My own senior photos were taken at a studio in a small town in the midwest. They cost my parents a rather large sum of money and the photographer was reputable and professional. But I never really liked them, and today I would rather see almost any picture of myself than those. Unfortunately, I don't think my experiences are as uncommon as they should be.

Creating exceptional images of a person who is just discovering who he will be--who may still be a bit awkward or uncomfortable with that developing personality--is a challenge, and one that deserves a lot more personal attention than a templated pose plus sports or hobby item, or a traditional background with Sunday clothes, can offer.

In order to create senior photos with class that will last and a story that means something, I have seniors follow a procedure that I believe will help me to tell their best story.

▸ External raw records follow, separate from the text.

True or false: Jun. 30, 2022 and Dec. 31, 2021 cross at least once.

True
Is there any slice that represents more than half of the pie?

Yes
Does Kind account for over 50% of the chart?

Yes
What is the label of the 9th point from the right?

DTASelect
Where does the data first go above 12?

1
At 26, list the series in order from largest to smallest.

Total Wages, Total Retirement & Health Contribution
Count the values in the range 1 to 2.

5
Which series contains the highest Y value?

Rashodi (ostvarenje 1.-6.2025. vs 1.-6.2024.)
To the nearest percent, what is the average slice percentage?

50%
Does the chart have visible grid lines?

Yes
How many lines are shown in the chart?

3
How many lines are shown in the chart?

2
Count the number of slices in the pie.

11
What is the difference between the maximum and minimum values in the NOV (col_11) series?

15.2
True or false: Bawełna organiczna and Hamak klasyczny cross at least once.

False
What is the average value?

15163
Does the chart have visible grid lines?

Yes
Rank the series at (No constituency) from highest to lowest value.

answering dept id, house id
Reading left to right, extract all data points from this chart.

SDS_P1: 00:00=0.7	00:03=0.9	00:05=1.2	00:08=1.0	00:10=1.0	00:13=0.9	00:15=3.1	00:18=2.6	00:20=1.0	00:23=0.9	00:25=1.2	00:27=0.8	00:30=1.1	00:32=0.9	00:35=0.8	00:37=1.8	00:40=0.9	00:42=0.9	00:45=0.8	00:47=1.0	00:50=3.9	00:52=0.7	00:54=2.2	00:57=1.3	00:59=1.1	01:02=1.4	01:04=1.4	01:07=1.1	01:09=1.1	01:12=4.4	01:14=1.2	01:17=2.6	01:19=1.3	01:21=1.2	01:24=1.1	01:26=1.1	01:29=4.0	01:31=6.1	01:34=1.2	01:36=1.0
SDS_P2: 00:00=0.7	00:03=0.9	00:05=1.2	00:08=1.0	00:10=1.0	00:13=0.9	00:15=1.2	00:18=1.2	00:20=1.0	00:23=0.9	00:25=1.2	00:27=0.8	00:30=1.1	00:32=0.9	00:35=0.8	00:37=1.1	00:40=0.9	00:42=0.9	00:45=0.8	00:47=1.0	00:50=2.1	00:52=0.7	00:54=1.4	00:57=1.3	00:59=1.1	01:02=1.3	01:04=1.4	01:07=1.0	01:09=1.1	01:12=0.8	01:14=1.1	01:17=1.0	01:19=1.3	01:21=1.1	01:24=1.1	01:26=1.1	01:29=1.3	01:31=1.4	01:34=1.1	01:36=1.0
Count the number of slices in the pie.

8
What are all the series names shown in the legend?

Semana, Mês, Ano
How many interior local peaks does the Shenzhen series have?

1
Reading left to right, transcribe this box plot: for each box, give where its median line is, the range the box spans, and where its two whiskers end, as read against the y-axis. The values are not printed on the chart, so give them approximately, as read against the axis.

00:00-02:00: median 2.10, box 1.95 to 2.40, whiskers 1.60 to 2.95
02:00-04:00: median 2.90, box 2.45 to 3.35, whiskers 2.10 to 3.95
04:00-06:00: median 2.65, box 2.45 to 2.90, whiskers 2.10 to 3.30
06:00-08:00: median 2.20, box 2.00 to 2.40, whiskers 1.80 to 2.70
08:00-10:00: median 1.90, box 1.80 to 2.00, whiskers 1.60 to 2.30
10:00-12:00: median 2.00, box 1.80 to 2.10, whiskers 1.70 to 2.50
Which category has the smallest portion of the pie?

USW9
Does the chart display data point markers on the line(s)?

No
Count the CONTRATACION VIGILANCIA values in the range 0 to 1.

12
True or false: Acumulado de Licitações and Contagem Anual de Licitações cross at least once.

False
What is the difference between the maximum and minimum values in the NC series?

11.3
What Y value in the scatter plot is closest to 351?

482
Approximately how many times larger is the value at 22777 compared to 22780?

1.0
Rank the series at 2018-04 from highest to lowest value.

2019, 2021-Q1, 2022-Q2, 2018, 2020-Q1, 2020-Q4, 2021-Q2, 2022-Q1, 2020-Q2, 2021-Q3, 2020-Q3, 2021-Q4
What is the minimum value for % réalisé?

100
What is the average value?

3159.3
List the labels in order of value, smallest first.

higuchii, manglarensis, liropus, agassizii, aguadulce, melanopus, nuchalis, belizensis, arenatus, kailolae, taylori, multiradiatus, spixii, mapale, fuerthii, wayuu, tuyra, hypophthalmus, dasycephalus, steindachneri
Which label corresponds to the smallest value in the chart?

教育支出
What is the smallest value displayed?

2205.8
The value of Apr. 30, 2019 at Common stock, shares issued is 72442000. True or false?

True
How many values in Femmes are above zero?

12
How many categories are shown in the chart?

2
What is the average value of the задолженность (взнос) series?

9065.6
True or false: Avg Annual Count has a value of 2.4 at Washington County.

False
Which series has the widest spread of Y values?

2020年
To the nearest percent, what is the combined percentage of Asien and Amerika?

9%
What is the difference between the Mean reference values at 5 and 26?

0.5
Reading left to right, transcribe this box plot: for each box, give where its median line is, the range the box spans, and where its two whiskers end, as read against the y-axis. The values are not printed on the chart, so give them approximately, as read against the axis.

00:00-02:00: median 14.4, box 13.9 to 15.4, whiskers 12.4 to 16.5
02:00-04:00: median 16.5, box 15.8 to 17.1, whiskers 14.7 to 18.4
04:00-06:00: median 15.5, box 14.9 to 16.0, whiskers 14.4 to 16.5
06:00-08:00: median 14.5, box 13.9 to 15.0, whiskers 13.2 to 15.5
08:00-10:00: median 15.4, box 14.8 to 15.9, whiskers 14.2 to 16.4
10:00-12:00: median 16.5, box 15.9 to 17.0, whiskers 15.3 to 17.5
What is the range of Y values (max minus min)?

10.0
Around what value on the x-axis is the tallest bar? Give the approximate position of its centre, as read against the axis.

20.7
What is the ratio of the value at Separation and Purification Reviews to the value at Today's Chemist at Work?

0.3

1. An Interview is mandatory before any senior shoot. Both the subject and I should come to this meeting hoping to learn. I will learn what the subject is like and what he or she cares about; the subject will learn what looks good in a photograph and what kinds of things can be used to communicate in a still image. Expect this meeting to take up to fifteen minutes but not longer.
2. Outfits, props, and location should be discussed at the interview. I am open to many different kinds of options but I will not photograph anything immodest or tasteless (photographer's discretion). Outfit, props, and location should all be used to tell a unified story or create a consistent mood in the photograph. We will work together to create the perfect combination to tell the best story.
2. A Review of the subject will take place once the subject arrives for the shoot, to confirm that wardrobe, makeup (where applicable), and any other props or accessories are in order. If there is any problem the subject will have the opportunity to fix the problem before the shoot. Also, if the subject is dressed immodestly or inappropriately, I reserve the right to refuse to take the picture. The sitting fee is still due in such cases, but the subject will always be given an opportunity to rectify the situation.
3. An Assistant, Parent, or Friend must always be present when I am shooting a young lady, or any minor child. This is to avoid unpleasantness, lawsuits, and--last but not least--the appearance of evil.
4. A Re-Shoot can be requested by the subject if for some reason none of the initial photographs were acceptable. This may be provided at no cost in some instances (Photographer's discretion) but will never cost more than half of the original fee.